In the text on ad hoc networks, what does the author say you won't be able to do if you follow only the basic Windows 7 Help instructions?

**EXCERPTED TEXT**
--- --- ---

Ad hoc networks can be very handy. I recently set one up when I was traveling and needed to transfer a massive number of large digital photos from a netbook to my more capacious laptop system. An ad hoc network let my PCs communicate directly with each other, via Wi-Fi, without having to involve any extra hardware at all (no cables, routers, access points, and so on). I did not have to connect to the Internet and laboriously upload the photos from one PC and then download them to the other.

In addition, an ad hoc network is much faster than using a flash drive or some other sneakernet option for transferring large collections of files or data. Simply put, when you need to move files between two (or more) PCs that are not otherwise networked, an ad hoc connection is a great tool.

However, Microsoft’s how-to instructions for setting up ad hoc networks are far from complete. (You just knew there had to be a catch.) For example, the Win7 Help system offers only these basic instructions for setting up an ad hoc network:

  1. Click to open Network and Sharing Center.

  2. Click Set up a new connection or network.

  3. Click Set up a wireless ad hoc (computer-to-computer) network.

  4. Click Next, and then follow the steps in the Wizard.
These instructions are accurate, as far as they go — your PCs will most likely be networked together. But your new network will be of limited use due to various security settings and other protective properties. You won’t, for example, be able to share files. Getting an ad hoc network to function fully requires a bit more work than Microsoft initially lets on.

Below, I’ll fill in the missing details and show you — step by step — how to connect two Wi-Fi–equipped Windows 7 laptops via an ad hoc network. Don’t be discouraged by the number of steps; after you know the process, setting up an ad hoc network takes only a few minutes!

By the way, you use essentially the same process for setting up an ad hoc network in Win7 and in Vista. The steps with XP are similar, but including them here makes this article too long. Instead, I suggest XP users follow the step-by-step instructions in these articles:
  • Microsoft Download Center page: “Ad hoc Internet sharing with Microsoft Windows XP” (a downloaded Word document)
  • Labnol.org article: Set up ad hoc wireless network in Windows XP
  • Home-network-help.com story: Setting up ad hoc wireless network in Windows XP
Let’s get started!

First steps: Get your wireless-enabled PCs ready

These first three steps aren’t always mandatory; after you’re familiar with ad hoc networking, you might wish to skip them. But networking often involves many variables, so it makes sense to try to simplify your networking setup before creating your first ad hoc connection. It’ll improve your odds of success.

  • Step 1: Reboot both of the systems you’ll be connecting.

--- --- ---

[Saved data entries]
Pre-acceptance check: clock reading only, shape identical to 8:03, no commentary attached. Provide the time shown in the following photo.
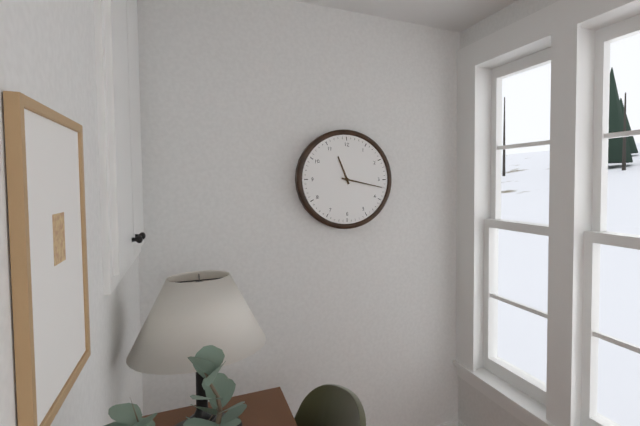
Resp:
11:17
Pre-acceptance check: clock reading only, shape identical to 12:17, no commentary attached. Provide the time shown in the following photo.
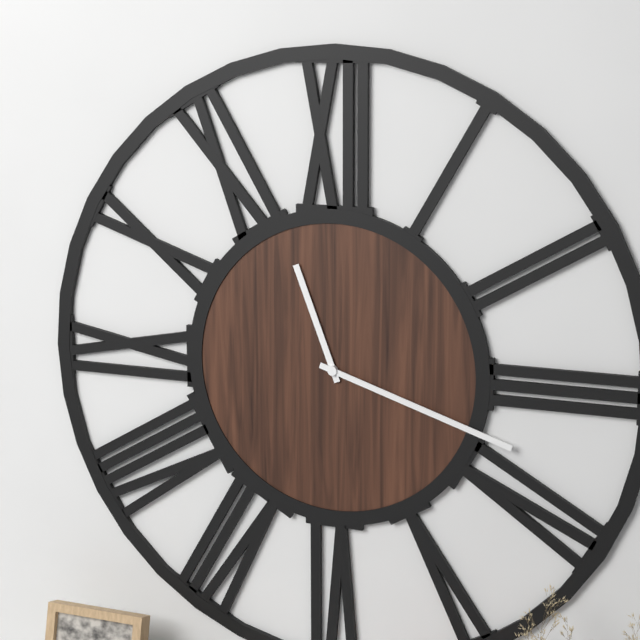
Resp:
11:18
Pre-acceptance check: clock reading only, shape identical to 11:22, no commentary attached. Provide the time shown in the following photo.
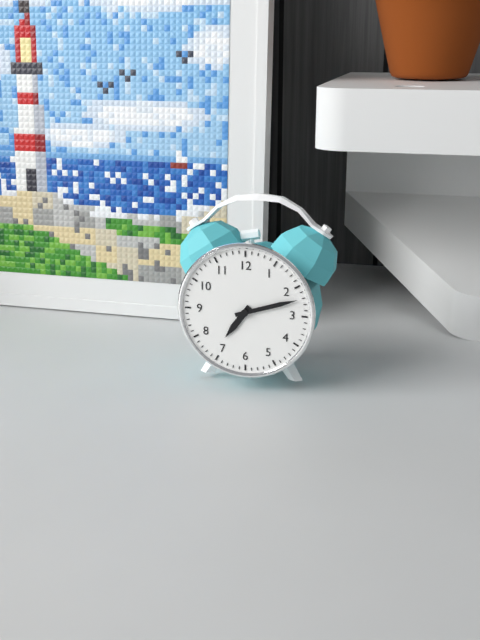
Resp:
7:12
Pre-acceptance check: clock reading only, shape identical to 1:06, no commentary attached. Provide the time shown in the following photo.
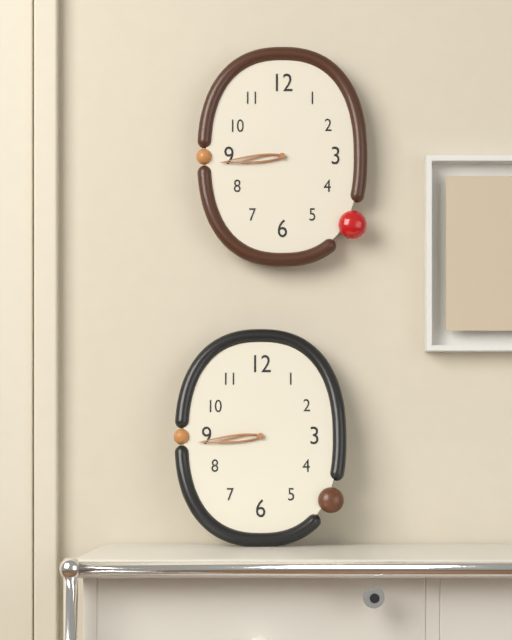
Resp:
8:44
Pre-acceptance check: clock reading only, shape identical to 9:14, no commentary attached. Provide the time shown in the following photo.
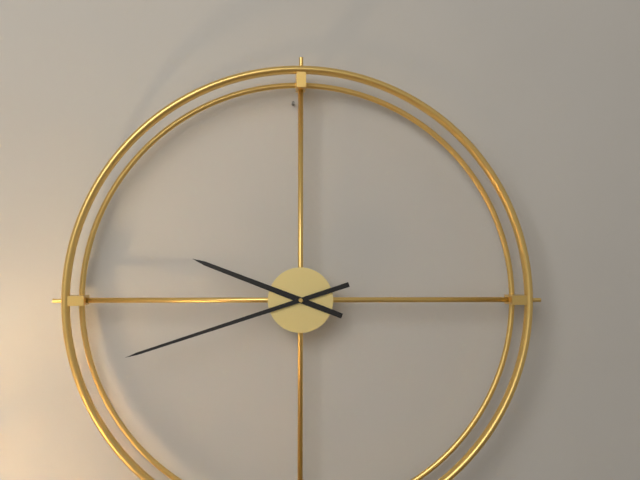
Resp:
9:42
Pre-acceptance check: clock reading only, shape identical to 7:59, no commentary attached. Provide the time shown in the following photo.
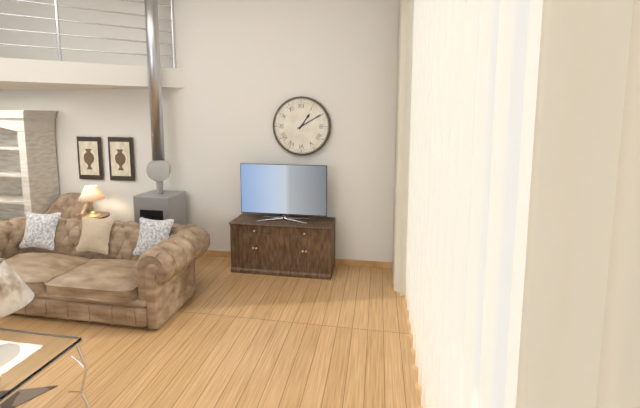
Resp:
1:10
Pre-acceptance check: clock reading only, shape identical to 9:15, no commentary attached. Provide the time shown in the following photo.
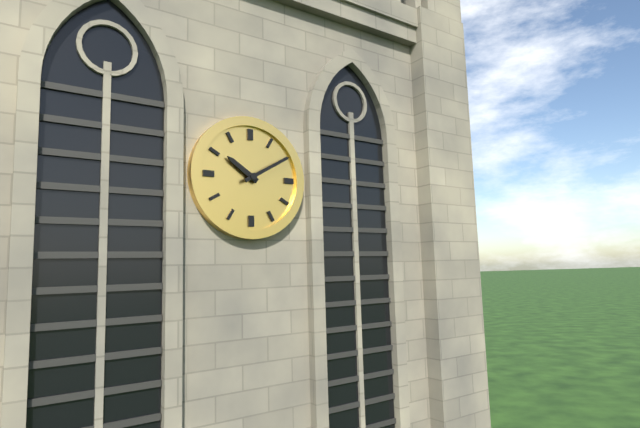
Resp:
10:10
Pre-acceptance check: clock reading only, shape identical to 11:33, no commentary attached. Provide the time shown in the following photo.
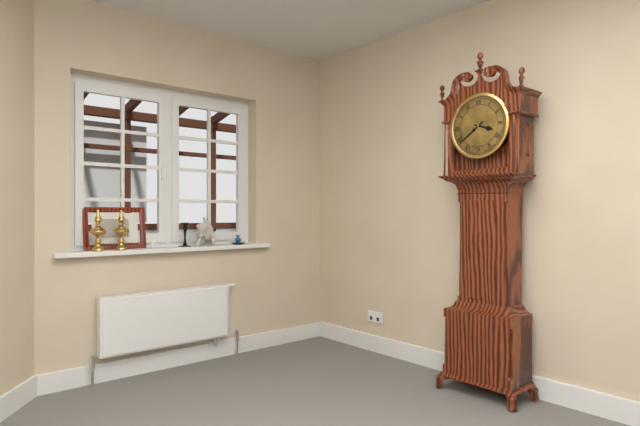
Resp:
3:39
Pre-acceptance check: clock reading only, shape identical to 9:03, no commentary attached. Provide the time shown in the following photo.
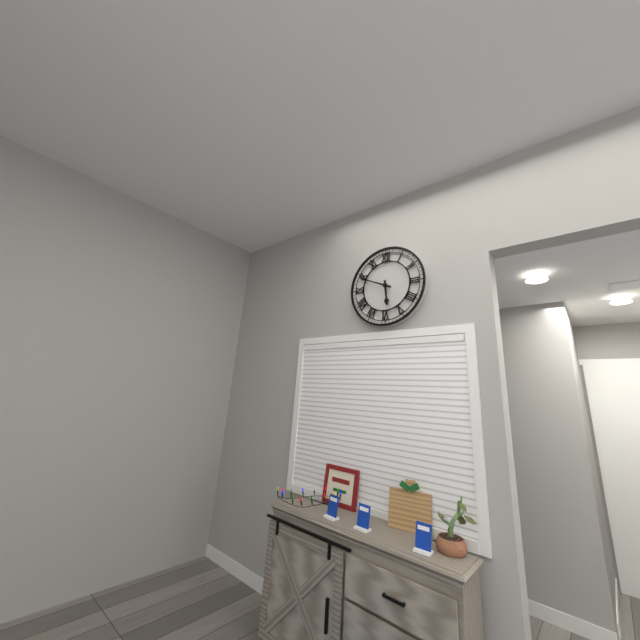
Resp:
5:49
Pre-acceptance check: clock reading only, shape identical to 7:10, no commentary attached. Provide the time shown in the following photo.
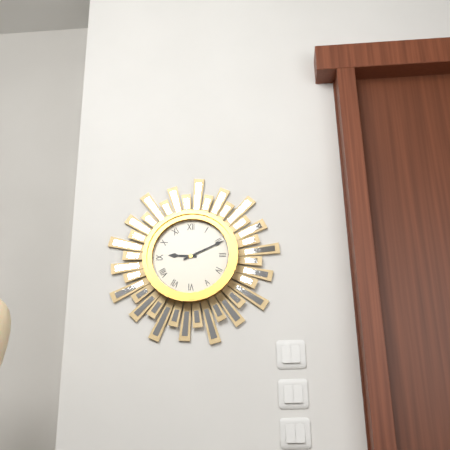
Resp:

--- --- ---

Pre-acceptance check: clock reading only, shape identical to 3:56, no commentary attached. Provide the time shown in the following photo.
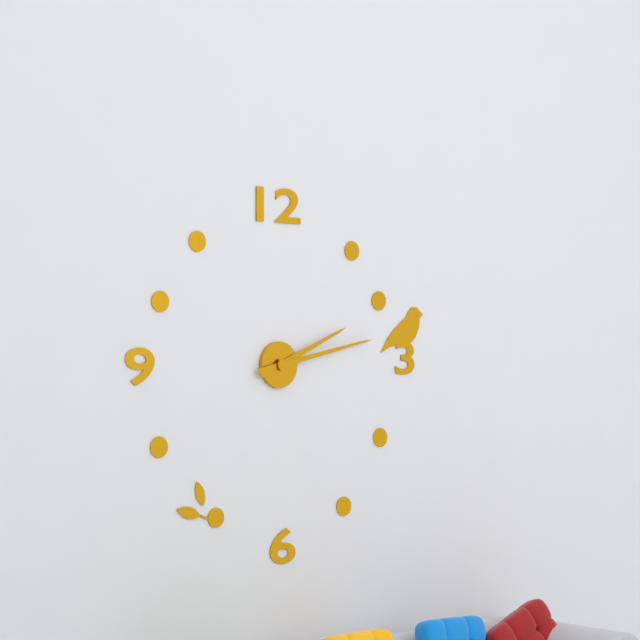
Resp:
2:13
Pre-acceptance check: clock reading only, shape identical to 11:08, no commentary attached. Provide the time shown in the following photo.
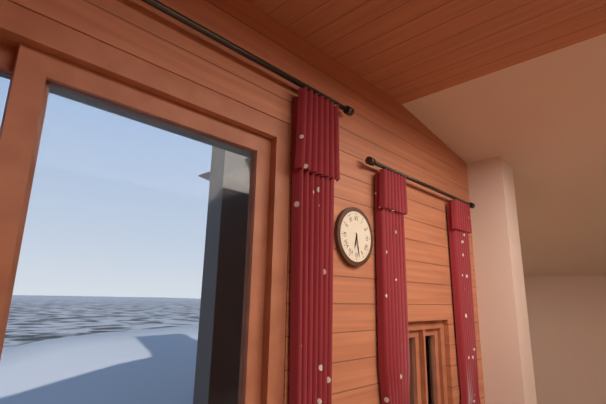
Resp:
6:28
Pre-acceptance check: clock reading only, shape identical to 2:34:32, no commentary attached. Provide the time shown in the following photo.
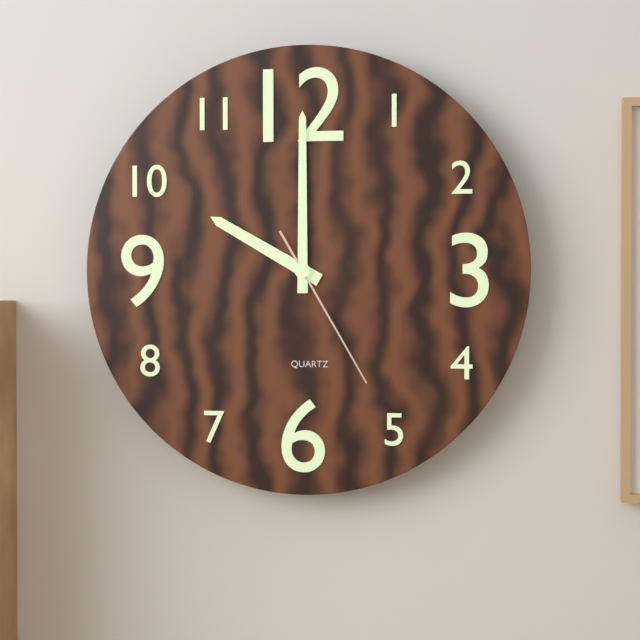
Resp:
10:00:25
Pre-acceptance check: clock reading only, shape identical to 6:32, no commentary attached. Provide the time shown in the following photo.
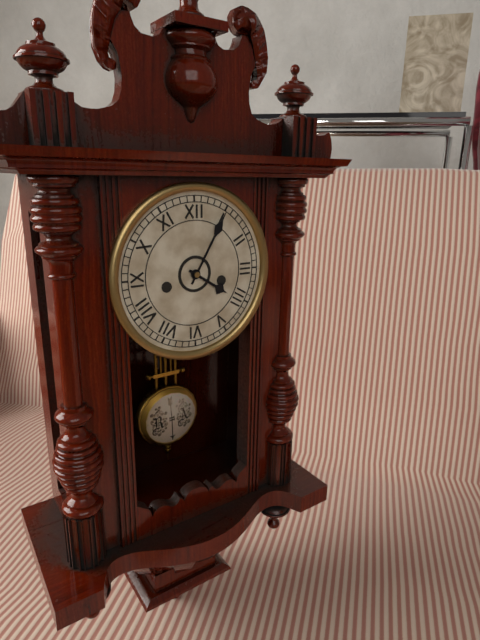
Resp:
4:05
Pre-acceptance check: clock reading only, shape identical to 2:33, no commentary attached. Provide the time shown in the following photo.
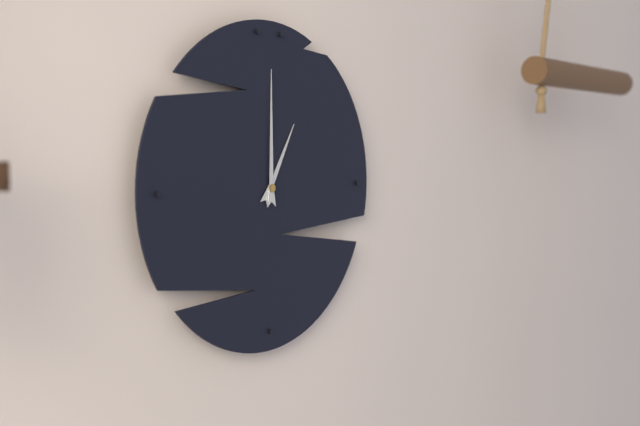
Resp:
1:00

--- --- ---

**SOLUTION BELOW**
You won't be able to share files.